▸ Task brief
Identify every line in the rows below that contains the word "values", and copy each of those lines. Case counts.

┌────────

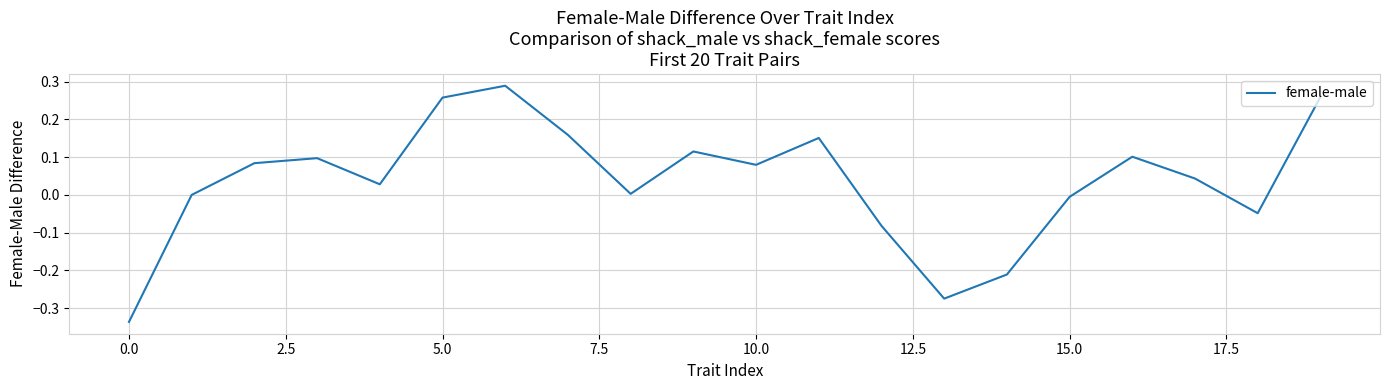

What is the difference between the maximum and minimum values?

0.6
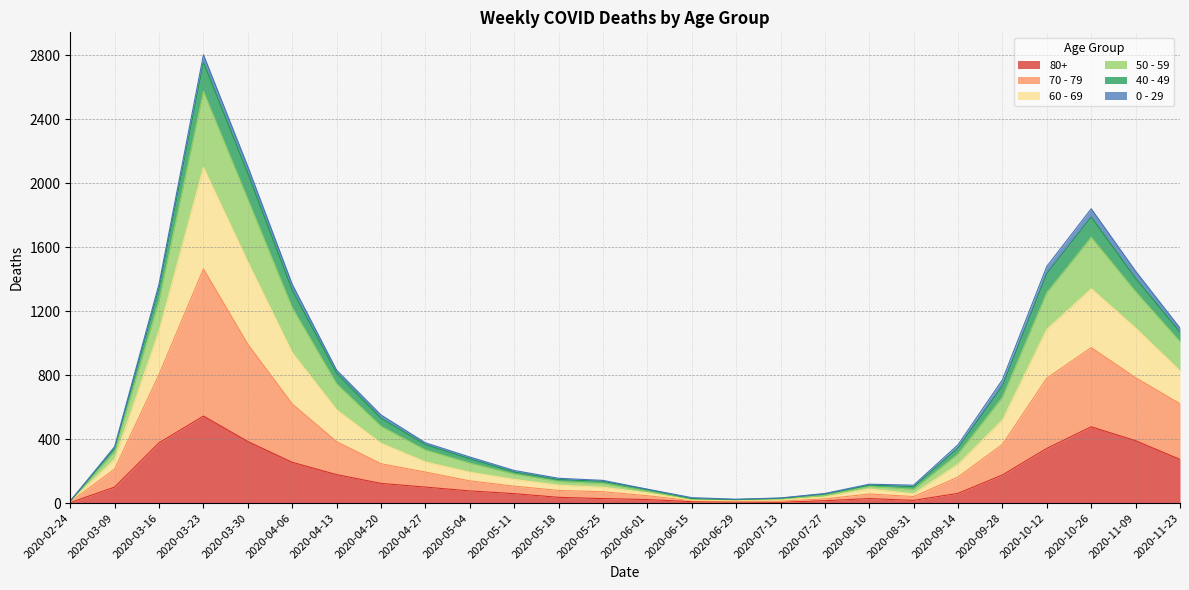

True or false: 60 - 69 and 70 - 79 intersect in this chart.

False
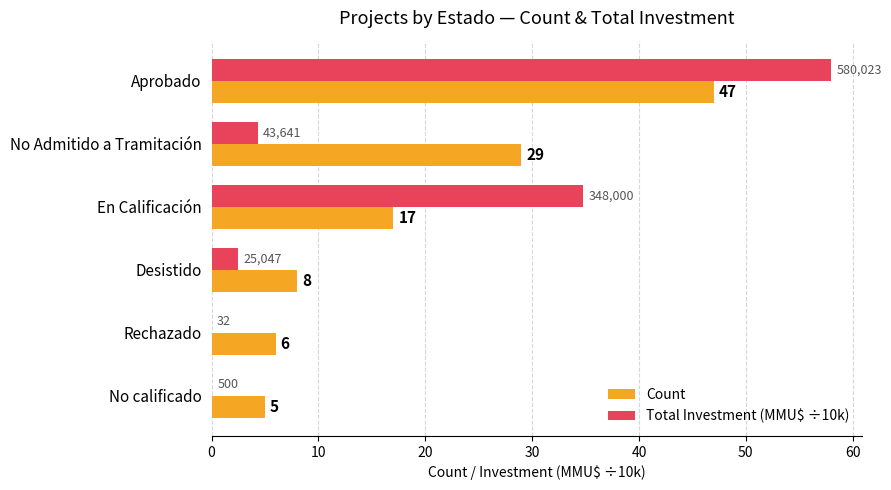

What are all the series names shown in the legend?

Count, Total Investment (MMU$ ÷10k)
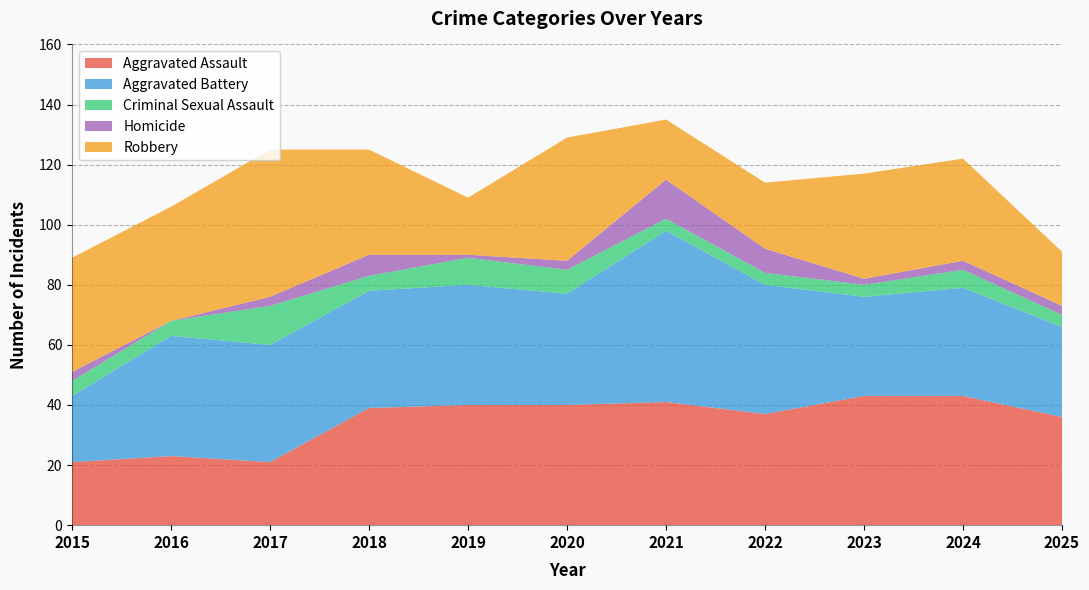

Reading left to right, what are all the values shown in this chart?

Aggravated Assault: 21	23	21	39	40	40	41	37	43	43	36
Aggravated Battery: 22	40	39	39	40	37	57	43	33	36	30
Criminal Sexual Assault: 5	5	13	5	9	8	4	4	4	6	4
Homicide: 3	0	3	7	1	3	13	8	2	3	3
Robbery: 38	38	49	35	19	41	20	22	35	34	18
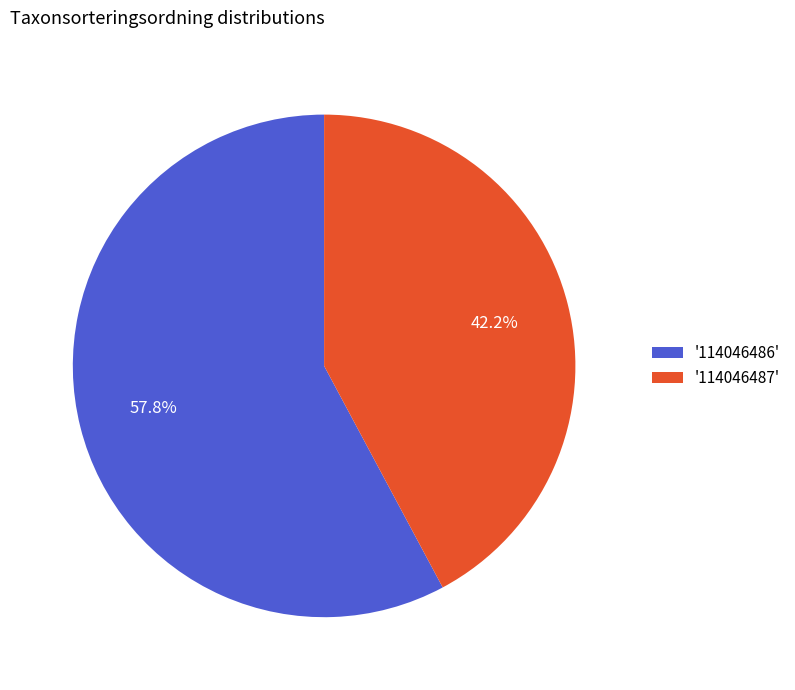

What is the largest slice in the pie chart?

'114046486'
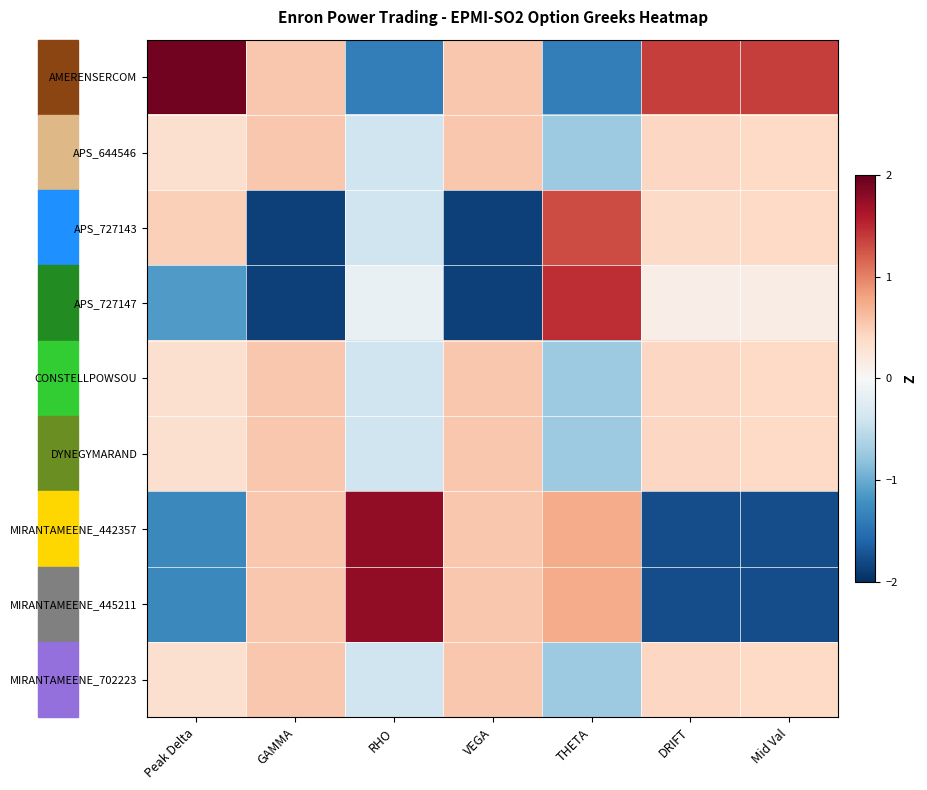

What is the smallest value displayed?

-1.9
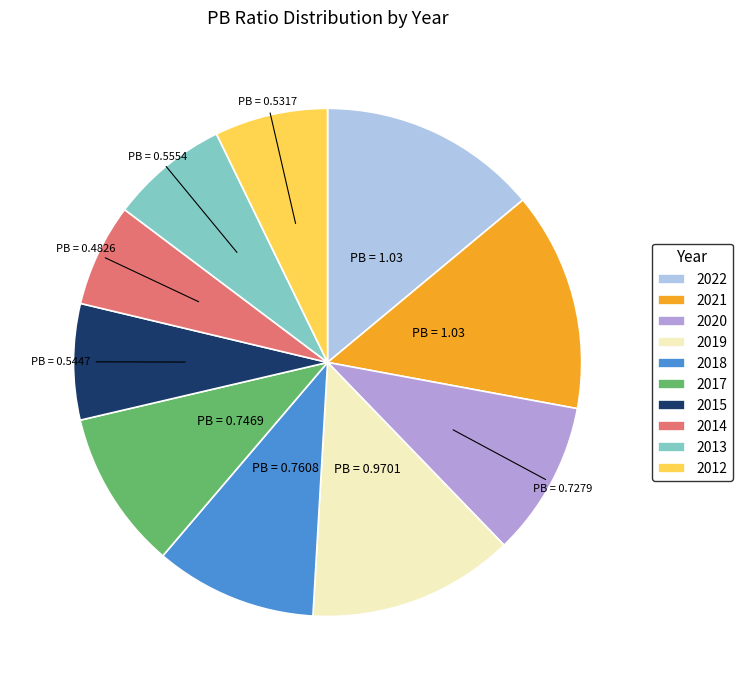

What is the smallest slice in the pie chart?

2014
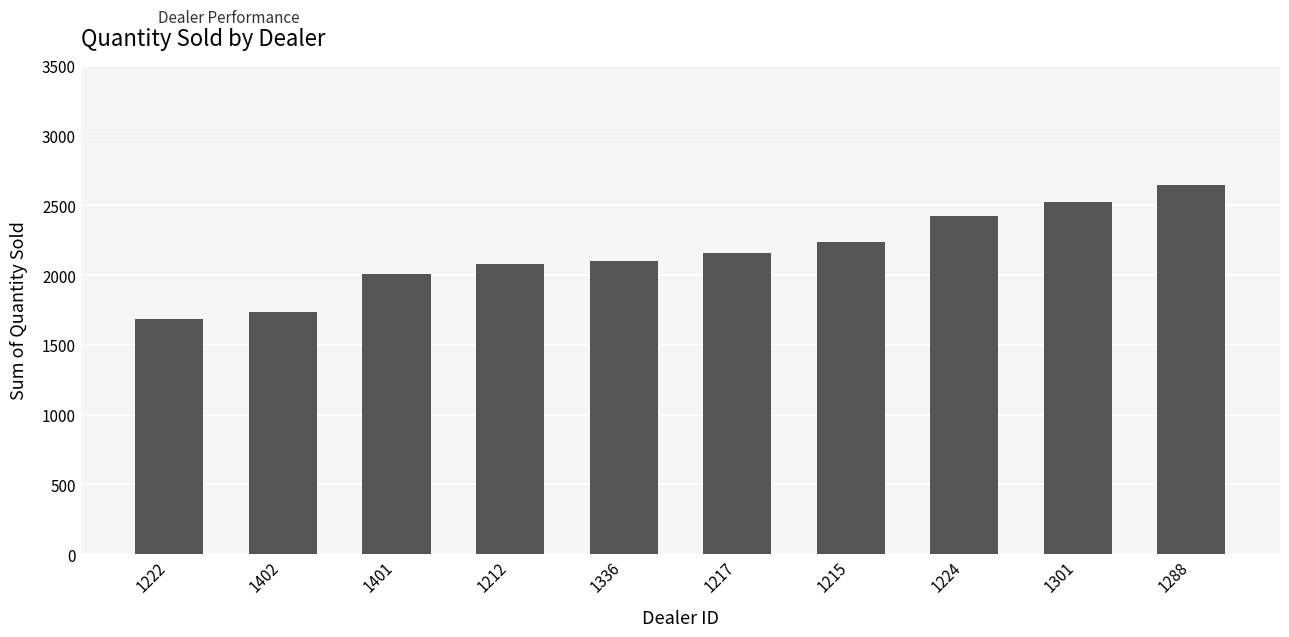

How many bars are there in total?

10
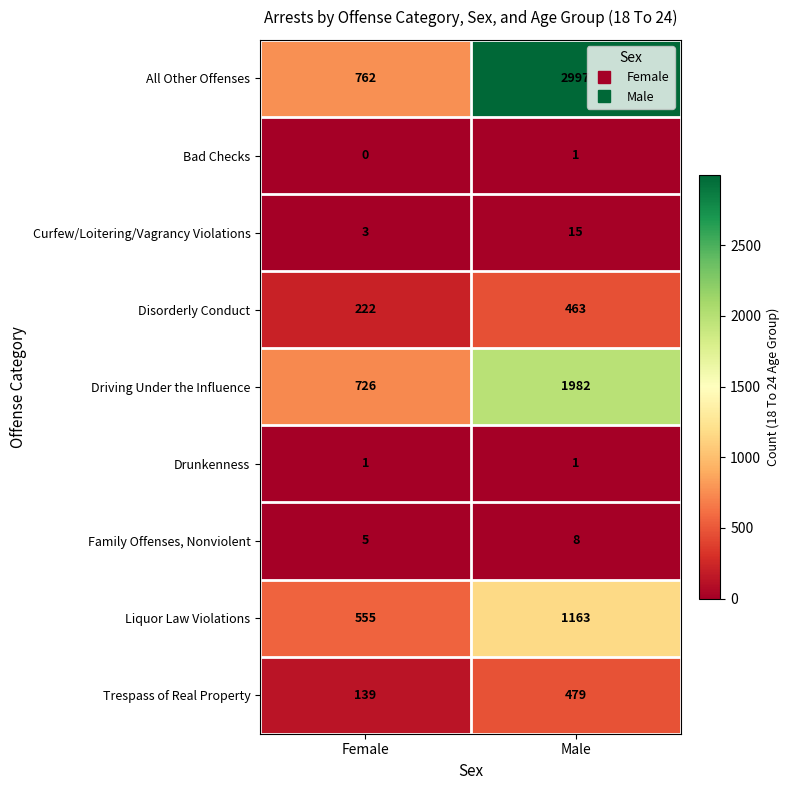

Which category has the highest value across all series?

Male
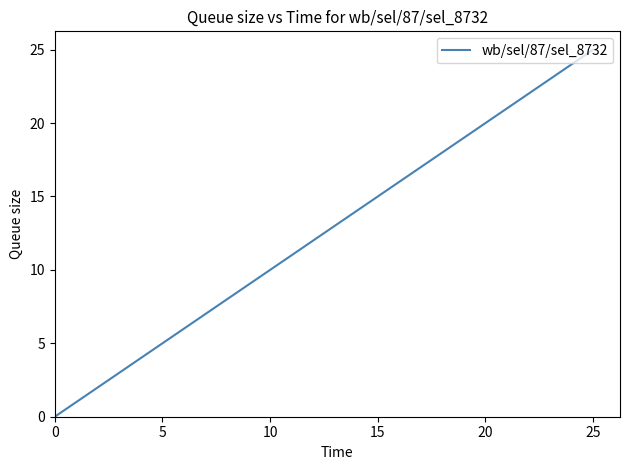

What is the maximum value shown in the chart?

25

└────────

▸ Exercise output
What is the difference between the maximum and minimum values?
Reading left to right, what are all the values shown in this chart?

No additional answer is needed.